Spraying the 2lb cut of Blonde Shellac with a 1.5 mm needle tip. This mixture is thicker than the dye.
I use a 400 grit sandpaper between coats to keep it smooth.  I sand very lightly.  I usually apply 3 or 4 coats.

After the last coat of shellac, I use the gray Scotchbright pad to knockoff the shine.  And then apply a paste wax for the final shine.

Then I remount the hardware.

Here it is all finished.

The shop lights are somewhat deceiving to the camera, here is a picture in natural sun light. It will darken with age.

Here is today's video:

Tuesday, July 11, 2017

Curved Blockfront Lowboy Routing the Top & Carving Step 10

The next step in the process was to cut out the curves on the top to match the curves of the drawer fronts.  I used an extra drawer blade as a template to trace the curves.

I have an ogee bit which can put the edge on the top that I need. It takes 3 passes with the router as I raise the bit a little each time.  After that I put a 1/4 inch round over on the bottom to meet the ogee from the top.

Now I need to carve the four corners of the top with what I call the baby butt corner, some people call them notched corners.   I have carved this shape before but I thought I would carve a practice one to re-familiarize myself with the shape.

Below is the practice one sitting on the top.  I have marked out the design on the bottom of the lowboy top.  This is a 3/8 inch radius on either side set 1 inch back.

I need to turn it over and put the 1/4 inch radius circles on the top.

I cut out the 3/8 radius circles on the bottom with a saber or jig saw.  I need to set in the top circles with my carving chisels, I use a number 5.  And then start to carve the shape.

I start by making a groove down the center and extending the cove at the top of the ogee into the valley created by the groove.

I am using a 1/2 inch #3 to round over the lower portion of the ogee.

Here I am continuing to round over the lower portion of the ogee.

I have turned over the top and am extending the 1/4 round over which is on the bottom into the 3/8 inch radius curve.

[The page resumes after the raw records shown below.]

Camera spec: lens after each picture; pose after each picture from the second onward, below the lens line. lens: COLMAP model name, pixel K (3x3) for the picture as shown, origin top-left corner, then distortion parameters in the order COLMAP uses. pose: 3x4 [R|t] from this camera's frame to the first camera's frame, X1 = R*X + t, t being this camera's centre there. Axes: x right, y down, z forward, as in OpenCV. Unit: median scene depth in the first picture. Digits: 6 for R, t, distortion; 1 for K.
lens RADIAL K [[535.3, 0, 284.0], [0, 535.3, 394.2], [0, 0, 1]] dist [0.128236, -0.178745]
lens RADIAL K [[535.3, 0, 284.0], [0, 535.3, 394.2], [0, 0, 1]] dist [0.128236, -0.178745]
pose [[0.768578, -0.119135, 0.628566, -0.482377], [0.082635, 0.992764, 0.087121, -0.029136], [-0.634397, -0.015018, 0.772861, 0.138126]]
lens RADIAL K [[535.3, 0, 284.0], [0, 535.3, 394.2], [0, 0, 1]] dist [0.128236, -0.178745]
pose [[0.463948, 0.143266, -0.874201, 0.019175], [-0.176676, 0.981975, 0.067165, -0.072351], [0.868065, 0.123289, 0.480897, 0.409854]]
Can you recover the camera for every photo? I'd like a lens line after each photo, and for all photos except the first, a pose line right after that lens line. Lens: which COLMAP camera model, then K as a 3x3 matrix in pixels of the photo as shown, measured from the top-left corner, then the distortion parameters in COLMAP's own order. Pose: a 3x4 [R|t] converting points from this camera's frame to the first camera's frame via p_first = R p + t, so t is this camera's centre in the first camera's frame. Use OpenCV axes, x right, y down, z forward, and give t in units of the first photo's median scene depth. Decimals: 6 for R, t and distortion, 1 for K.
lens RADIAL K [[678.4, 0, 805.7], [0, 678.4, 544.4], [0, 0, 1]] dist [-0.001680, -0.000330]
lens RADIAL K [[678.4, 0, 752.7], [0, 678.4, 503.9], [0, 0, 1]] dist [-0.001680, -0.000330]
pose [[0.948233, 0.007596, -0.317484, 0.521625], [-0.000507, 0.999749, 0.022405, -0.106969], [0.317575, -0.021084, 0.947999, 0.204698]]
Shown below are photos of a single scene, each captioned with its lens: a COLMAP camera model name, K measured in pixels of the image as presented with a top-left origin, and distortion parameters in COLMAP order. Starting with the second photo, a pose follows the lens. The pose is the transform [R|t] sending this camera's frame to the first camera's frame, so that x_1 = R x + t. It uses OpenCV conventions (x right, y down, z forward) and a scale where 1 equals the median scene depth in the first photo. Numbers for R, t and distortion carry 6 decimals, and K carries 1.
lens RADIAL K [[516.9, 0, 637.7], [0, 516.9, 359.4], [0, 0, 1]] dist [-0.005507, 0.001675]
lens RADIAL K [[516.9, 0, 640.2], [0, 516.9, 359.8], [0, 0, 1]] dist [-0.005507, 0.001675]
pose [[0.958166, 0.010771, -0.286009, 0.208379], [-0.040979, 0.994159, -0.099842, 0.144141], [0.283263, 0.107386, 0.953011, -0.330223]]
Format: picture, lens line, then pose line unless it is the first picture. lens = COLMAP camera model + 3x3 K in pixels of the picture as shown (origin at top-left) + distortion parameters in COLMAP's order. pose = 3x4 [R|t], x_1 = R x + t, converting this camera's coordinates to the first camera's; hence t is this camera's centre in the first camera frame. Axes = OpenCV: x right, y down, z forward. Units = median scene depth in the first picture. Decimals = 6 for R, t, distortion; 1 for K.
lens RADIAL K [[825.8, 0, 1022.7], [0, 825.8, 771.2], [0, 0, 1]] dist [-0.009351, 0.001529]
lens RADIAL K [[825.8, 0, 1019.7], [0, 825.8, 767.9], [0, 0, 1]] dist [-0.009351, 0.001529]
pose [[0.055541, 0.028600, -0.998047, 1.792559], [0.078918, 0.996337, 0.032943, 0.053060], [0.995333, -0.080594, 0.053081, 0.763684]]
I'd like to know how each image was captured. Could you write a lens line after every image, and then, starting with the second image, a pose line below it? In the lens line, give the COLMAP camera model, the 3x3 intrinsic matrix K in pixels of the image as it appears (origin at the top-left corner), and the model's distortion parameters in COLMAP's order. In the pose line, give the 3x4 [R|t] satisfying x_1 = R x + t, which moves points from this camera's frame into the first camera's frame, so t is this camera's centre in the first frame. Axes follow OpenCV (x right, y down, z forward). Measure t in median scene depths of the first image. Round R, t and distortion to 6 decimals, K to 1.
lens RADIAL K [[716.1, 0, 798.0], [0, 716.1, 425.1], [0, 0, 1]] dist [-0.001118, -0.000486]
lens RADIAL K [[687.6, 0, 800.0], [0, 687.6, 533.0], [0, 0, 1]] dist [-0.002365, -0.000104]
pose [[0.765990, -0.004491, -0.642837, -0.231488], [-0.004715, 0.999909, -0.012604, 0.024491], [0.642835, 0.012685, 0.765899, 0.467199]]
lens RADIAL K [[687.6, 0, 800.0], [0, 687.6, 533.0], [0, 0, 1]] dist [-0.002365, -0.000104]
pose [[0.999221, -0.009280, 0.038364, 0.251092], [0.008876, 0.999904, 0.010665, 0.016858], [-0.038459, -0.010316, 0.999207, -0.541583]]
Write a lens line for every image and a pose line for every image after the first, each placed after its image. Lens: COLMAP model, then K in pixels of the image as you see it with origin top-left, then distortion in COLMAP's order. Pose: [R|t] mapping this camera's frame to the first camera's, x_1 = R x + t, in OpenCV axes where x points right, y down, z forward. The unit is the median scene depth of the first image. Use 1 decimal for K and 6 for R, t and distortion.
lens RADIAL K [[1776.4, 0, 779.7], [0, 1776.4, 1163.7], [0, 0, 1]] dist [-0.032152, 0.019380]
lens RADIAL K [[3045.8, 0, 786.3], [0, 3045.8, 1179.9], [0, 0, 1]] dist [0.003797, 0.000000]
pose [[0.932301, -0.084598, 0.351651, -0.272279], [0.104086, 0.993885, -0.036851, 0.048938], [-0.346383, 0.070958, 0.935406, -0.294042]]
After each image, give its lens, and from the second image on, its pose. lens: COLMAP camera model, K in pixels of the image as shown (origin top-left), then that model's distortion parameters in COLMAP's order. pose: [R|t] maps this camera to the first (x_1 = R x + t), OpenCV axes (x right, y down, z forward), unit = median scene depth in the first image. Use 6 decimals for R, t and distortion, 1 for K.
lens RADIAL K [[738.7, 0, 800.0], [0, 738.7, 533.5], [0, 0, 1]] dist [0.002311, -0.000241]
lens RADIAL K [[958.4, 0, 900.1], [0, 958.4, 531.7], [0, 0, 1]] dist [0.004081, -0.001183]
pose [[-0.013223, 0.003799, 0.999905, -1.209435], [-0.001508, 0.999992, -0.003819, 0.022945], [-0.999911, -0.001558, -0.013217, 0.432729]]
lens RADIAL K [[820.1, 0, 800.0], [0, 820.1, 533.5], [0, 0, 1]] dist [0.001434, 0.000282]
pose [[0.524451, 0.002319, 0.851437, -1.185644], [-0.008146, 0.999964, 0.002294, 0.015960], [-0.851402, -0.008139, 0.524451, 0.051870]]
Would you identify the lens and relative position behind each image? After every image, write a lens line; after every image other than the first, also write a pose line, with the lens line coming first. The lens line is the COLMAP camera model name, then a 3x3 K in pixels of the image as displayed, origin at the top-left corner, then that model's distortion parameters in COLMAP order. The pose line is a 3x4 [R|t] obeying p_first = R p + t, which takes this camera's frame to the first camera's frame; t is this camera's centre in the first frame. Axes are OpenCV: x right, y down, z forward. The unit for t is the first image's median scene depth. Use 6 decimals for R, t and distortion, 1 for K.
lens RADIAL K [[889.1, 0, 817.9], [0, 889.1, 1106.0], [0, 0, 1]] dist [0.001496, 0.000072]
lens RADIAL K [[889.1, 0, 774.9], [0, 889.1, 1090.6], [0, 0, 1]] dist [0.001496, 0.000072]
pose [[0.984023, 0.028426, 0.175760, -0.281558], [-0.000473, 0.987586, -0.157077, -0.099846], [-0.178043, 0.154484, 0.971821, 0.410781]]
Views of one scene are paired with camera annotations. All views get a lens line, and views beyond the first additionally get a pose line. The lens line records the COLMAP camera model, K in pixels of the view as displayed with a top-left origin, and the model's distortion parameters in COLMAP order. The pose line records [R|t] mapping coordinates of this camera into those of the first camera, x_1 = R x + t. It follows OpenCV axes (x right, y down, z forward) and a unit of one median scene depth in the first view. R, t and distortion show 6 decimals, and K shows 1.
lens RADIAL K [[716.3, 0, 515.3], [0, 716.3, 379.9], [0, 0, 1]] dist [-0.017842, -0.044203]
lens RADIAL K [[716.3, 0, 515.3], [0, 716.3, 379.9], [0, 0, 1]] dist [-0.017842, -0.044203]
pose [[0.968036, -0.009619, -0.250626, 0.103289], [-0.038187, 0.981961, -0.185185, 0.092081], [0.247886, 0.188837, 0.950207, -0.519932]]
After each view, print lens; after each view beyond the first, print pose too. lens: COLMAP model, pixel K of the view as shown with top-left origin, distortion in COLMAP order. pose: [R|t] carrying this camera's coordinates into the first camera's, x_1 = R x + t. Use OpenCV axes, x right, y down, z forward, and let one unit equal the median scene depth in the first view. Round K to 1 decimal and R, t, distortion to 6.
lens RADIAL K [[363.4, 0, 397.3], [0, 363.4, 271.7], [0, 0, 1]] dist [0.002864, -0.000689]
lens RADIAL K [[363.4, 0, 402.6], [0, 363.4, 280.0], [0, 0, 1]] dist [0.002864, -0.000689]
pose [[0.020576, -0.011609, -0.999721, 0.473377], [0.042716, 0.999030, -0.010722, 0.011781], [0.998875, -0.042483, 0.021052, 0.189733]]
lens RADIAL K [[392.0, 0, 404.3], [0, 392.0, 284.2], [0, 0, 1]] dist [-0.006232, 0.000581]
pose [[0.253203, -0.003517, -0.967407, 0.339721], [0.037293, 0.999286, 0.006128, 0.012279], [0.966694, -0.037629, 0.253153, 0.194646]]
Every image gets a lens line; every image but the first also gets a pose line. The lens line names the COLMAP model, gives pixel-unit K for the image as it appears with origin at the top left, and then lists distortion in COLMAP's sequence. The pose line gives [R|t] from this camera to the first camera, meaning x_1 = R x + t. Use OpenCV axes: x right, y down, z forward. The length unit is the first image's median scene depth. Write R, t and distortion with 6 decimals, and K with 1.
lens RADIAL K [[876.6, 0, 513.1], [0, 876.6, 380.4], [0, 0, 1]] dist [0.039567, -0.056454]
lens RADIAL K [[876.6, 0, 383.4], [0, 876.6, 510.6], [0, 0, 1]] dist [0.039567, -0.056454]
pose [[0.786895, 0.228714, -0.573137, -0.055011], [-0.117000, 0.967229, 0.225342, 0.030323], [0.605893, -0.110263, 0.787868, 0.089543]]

This doesn't take too long but you have to watch the direction of the grain so that is does not chip off.

I have the shape that I want so all there is to do is clean up the rough chisel marks.  I am using a fine almond shaped file here to smooth over the corners.  I will sand to 180 later when I do the rest of the lowboy.

One done and 3 to go.

There is a detail video on the carving here:Curved Blockfront Dressing Table Carving Baby Butt Corner Step 25

Well, I have completed all four and positioned the top on the case.  I need to mark where the screws will go and drill the holes.  Then take it off to prepare for finishing.

The construction is complete.  Unfortunately there is nothing left to do but sand and finishing.

These are the tasks for me that are not too much fun.  But I have to do them next.